What to do:
1) Write out the commentary on the memo word for word, from "The Chicago Tribune" up to and including "the United States?".
2) Answer these questions using the commentary on the memo:
(a) On what date did the Chicago Tribune release its story?
(b) Which two parties have never called the memo's authenticity into question?
(c) How many soldiers does the commentary say died in the Iraq war?

Provided passage:
== Segment start ==

The memo's authenticity has never been called into question by either the Bush Administration or Tony Blair's office.

The Chicago Tribune released a story on May 17, stating, “The White House has denied the premise of the memo, the American media have reacted slowly to it and the public generally seems indifferent to the issue or unwilling to rehash the bitter pre-war debate over the reasons for the war. All of this has contributed to something less than a robust discussion of a memo that would seem to bolster the strongest assertions of the war's critics.”

How sad for the more than 1,400 soldiers and the tens of thousands of innocent civilians who died in the Iraq war and the thousands more who will no doubt perish as this bogus and unjust war rages on. How much more evidence do we need to pile on in order for those gutless Democrats and those fanatical Republicans in Congress and the Senate to hold this president accountable for either war crimes or defrauding the United States?

== Segment end ==

Data provided:
== Segment start ==

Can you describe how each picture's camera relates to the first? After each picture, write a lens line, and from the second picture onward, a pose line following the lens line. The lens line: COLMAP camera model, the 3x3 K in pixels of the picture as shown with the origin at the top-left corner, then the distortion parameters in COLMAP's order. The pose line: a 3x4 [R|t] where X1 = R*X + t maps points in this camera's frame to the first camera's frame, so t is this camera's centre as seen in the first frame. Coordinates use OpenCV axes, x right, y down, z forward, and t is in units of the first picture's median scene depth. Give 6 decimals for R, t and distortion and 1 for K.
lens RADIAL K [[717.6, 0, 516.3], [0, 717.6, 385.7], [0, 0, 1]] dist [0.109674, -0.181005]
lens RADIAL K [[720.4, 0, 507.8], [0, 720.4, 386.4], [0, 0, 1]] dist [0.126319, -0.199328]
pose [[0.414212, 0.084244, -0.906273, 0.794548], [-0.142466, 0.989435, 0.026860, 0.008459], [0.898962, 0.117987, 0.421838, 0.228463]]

== Segment end ==

Activity answers:
1)
The Chicago Tribune released a story on May 17, stating, “The White House has denied the premise of the memo, the American media have reacted slowly to it and the public generally seems indifferent to the issue or unwilling to rehash the bitter pre-war debate over the reasons for the war. All of this has contributed to something less than a robust discussion of a memo that would seem to bolster the strongest assertions of the war's critics.”

How sad for the more than 1,400 soldiers and the tens of thousands of innocent civilians who died in the Iraq war and the thousands more who will no doubt perish as this bogus and unjust war rages on. How much more evidence do we need to pile on in order for those gutless Democrats and those fanatical Republicans in Congress and the Senate to hold this president accountable for either war crimes or defrauding the United States?

2)
(a) May 17
(b) The Bush Administration and Tony Blair's office
(c) More than 1,400